Avec l'intensification des conflits au Moyen-Orient, les appels chez Ron Hubbard, entrepreneur spécialisé, ne cessent d'affluer. "Souhaitez-vous un abri anti-bombes ou un abri anti-tornades?", interroge-t-il ses clients.
"Nous avons constaté une forte demande depuis le début des hostilités, particulièrement dans les pays du Golfe", précise Ron Hubbard, 63 ans, à l'AFP. "Le timing de l'ouverture de nos bureaux à Dubaï, juste deux jours avant le début de la guerre, a été idéal pour saisir cette opportunité."
Au Texas, à Sulphur Springs, Atlas Survival Shelters, la société de Hubbard, reçoit des commandes venant du Qatar, du Pakistan et des Émirats. Un client à Dubaï souhaite un abri capable de protéger une famille durant cinq ans.
Alors que Donald Trump prétend que l'offensive sera éphémère, la crainte persiste, et bon nombre de personnes cherchent à sécuriser leur refuge.
"La demande atteint des niveaux jamais vus auparavant", insiste Hubbard, déterminé à répondre aux attentes croissantes du marché international.
Pour s'adapter à cette demande, Atlas accorde des licences à des entreprises locales afin d'optimiser la production et de réduire les coûts.
- "Armageddon ou pluie de missiles" -
La tendance ne se limite cependant pas aux régions de guerre. Un intérêt croissant pour ces infrastructures est également observé aux États-Unis.
Dans l'usine, une vingtaine d'abris, basés sur des designs de conteneurs en acier, attendent d'être expédiés. Hubbard anticipe un chiffre d'affaires dans les deux prochains mois qui surpasserait celui des trois dernières années.
Atlas a déjà réalisé des abris pour des personnalités comme Andrew Tate et Kim Kardashian, tout en travaillant également pour le patron de Meta, Mark Zuckerberg. Chacun de ces clients avait commandé leur refuge bien avant l'escalade actuelle des tensions.
Un abri basique, conçu pour un petit groupe survivre une semaine sous terre, coûte environ 25 000 dollars. En revanche, les modèles sophistiqués, destinés à une utilisation prolongée, peuvent atteindre plusieurs millions, selon les provisions et les installations systématiques que les propriétaires souhaitent intégrer.

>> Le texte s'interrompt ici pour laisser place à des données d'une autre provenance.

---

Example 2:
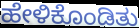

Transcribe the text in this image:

ಹೇಳಿಕೊಂಡಿತು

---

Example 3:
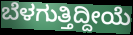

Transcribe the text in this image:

ಬೆಳಗುತ್ತಿದ್ದೀಯೆ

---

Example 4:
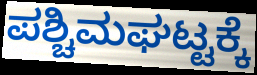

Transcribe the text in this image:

ಪಶ್ಚಿಮಘಟ್ಟಕ್ಕೆ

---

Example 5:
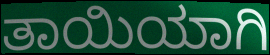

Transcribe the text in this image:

ತಾಯಿಯಾಗಿ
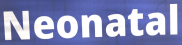
Neonatal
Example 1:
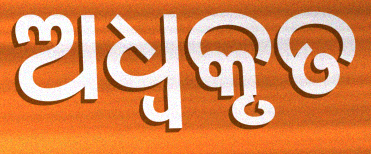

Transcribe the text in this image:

ଅଧ୍ବକୃତ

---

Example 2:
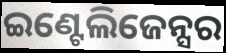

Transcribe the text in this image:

ଇଣ୍ଟେଲିଜେନ୍ସର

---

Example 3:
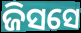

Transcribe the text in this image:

ଜିସସେ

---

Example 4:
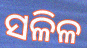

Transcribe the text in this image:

ସଳିଳ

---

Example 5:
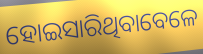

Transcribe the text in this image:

ହୋଇସାରିଥିବାବେଳେ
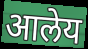
आलेय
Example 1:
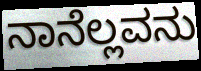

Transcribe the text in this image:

ನಾನೆಲ್ಲವನು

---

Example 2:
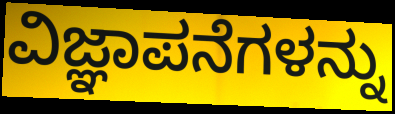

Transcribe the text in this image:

ವಿಜ್ಞಾಪನೆಗಳನ್ನು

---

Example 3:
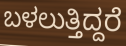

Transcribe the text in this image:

ಬಳಲುತ್ತಿದ್ದರೆ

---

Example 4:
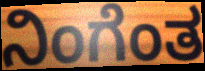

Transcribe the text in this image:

ನಿಂಗೆಂತ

"Cela dépend si vous vous préparez à l'Armageddon ou simplement à un tir de missiles", affirme Hubbard, dont les constructions sont adaptées à chaque scénario potentiel.
Les abris peuvent être construits en béton sur le terrain ou assemblés dans l'usine puis livrés aux clients.

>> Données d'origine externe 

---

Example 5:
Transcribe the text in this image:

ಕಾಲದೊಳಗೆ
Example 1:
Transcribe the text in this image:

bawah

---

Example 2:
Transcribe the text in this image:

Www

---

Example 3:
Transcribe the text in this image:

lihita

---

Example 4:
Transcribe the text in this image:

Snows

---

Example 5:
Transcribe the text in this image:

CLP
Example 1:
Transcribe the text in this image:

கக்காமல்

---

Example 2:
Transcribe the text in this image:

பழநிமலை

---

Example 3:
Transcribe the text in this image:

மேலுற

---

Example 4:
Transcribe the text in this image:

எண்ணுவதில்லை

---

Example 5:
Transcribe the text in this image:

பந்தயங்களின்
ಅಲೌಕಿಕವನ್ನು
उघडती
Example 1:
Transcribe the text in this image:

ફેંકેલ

- Chambre de désinfection -
"Un abri contre les radiations nécessite une profondeur d'un mètre. Ce n'est pas l'abri en soi qui vous protège, mais la terre qui le recouvre", précise-t-il, avant d'ajouter qu'il préfère souvent creuser encore plus pour une sécurité maximale.
Ces infrastructures incluent des portes hermétiques et des chambres de désinfection pour nettoyer les personnes exposées à des contaminants.

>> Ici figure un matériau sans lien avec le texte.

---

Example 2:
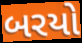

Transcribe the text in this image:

બરયો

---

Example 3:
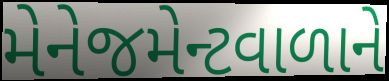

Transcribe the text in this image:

મેનેજમેન્ટવાળાને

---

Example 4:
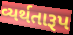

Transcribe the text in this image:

વ્યર્થતારૂપ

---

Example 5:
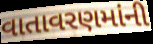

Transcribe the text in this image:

વાતાવરણમાંની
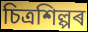
চিত্ৰশিল্পৰ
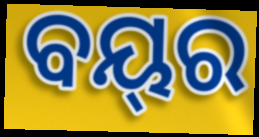
ବୟ୍‌ର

L'intérieur est souvent équipé comme un appartement moderne, avec des installations telles qu'un salon, une cuisine, et même des salles de bain. Certains abris ont aussi des zones de stockage d'armes.
Chaque projet est pensé pour garantir une autonomie énergétique, filtration de l'eau, et connectivité. En cas de panne, un système de ventilation manuel permet de maintenir un air frais.
"Personne ne considère plus cela comme une folie ; tout le monde se sent concerné par la nécessité d'un abri anti-aérien face à l'incertitude qui nous entoure", conclut Ron Hubbard, soulignant l'évolution des mentalités face aux crises globales.